[start of Dataset]
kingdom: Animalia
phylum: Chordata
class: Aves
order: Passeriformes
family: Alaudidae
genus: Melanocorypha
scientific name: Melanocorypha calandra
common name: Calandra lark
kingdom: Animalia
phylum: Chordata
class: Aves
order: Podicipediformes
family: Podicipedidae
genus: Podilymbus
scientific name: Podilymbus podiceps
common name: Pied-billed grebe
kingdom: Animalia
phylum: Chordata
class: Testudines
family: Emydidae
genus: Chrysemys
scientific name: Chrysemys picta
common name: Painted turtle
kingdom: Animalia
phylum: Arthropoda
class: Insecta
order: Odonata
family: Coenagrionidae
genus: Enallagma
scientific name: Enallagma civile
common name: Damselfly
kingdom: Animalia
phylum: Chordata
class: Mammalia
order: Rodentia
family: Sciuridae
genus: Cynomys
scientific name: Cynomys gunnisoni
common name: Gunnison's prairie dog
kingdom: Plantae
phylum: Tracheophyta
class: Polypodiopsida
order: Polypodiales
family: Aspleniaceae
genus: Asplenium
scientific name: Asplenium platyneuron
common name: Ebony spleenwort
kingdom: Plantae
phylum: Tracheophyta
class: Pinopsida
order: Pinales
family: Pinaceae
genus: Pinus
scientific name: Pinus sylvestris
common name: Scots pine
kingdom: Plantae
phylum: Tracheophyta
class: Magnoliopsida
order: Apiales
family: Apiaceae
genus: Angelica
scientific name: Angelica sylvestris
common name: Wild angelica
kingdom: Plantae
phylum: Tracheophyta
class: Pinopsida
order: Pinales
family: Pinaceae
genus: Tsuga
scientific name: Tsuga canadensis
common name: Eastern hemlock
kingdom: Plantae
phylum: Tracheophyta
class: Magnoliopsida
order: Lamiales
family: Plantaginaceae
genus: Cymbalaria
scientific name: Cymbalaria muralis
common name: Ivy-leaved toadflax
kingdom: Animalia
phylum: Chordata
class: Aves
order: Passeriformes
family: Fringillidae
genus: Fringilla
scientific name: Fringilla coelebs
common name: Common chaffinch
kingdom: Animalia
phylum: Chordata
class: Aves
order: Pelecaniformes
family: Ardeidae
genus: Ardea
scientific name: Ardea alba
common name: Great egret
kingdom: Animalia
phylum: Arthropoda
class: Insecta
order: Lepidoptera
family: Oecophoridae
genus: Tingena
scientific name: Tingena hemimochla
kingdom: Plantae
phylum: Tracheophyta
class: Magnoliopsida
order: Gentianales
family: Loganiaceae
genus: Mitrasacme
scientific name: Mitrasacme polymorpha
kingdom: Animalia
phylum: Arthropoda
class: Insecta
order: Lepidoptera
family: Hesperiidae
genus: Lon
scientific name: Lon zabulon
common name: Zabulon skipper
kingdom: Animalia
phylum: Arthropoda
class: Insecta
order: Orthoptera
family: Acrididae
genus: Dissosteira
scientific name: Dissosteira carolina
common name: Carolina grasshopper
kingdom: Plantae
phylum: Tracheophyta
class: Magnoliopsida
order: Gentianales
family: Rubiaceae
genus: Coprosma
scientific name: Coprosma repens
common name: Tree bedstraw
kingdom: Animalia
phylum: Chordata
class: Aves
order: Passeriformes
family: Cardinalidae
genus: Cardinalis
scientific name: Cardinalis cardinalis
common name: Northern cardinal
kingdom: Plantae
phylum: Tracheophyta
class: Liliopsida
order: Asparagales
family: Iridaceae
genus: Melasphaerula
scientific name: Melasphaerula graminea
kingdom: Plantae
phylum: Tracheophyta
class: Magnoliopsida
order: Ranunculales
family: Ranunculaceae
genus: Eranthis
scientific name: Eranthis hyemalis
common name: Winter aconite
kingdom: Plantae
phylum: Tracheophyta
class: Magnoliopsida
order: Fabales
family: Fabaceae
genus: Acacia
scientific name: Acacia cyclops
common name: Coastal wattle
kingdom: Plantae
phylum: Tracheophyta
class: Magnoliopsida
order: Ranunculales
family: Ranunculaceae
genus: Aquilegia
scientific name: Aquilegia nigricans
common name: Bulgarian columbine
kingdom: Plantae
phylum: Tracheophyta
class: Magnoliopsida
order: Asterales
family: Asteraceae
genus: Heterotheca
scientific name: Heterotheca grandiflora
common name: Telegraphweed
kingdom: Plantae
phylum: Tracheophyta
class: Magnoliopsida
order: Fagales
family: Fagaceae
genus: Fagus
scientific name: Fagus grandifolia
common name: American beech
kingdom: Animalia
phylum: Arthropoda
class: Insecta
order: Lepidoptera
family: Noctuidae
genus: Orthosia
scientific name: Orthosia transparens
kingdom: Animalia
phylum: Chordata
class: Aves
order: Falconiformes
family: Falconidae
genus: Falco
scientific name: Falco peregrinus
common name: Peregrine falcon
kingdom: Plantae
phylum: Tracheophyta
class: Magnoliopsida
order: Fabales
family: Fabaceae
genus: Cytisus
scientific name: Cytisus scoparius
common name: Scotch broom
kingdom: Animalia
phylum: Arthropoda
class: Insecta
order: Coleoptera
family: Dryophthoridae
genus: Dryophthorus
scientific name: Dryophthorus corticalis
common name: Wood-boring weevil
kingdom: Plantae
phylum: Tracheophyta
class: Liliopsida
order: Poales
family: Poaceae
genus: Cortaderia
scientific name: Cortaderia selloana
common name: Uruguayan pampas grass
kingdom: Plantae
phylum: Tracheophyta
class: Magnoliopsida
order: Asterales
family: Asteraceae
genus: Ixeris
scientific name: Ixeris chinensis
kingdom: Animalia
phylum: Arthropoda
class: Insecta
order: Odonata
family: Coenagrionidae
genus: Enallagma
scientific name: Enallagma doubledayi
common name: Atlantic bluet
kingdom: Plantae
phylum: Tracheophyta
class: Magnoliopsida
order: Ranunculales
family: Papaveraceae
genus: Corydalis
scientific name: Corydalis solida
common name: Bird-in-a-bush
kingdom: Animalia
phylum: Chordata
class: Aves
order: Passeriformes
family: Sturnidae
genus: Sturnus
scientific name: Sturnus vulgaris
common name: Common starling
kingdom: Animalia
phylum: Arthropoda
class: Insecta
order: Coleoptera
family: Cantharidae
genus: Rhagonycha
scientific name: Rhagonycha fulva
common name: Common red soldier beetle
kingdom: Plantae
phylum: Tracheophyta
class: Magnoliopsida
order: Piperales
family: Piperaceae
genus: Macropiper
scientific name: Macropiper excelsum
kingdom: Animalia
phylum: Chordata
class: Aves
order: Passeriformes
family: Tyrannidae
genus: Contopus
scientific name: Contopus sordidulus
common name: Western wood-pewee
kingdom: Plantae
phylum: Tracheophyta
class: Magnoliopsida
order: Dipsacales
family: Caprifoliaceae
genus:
[end of Dataset]
» **Exercise details**:
Return the lines starting at the one that contains "family: Cardinalidae" and ending at the one that contains "scientific name: Aquilegia nigricans", copied exactly and including both ends.

» **Reply**:
family: Cardinalidae
genus: Cardinalis
scientific name: Cardinalis cardinalis
common name: Northern cardinal
kingdom: Plantae
phylum: Tracheophyta
class: Liliopsida
order: Asparagales
family: Iridaceae
genus: Melasphaerula
scientific name: Melasphaerula graminea
kingdom: Plantae
phylum: Tracheophyta
class: Magnoliopsida
order: Ranunculales
family: Ranunculaceae
genus: Eranthis
scientific name: Eranthis hyemalis
common name: Winter aconite
kingdom: Plantae
phylum: Tracheophyta
class: Magnoliopsida
order: Fabales
family: Fabaceae
genus: Acacia
scientific name: Acacia cyclops
common name: Coastal wattle
kingdom: Plantae
phylum: Tracheophyta
class: Magnoliopsida
order: Ranunculales
family: Ranunculaceae
genus: Aquilegia
scientific name: Aquilegia nigricans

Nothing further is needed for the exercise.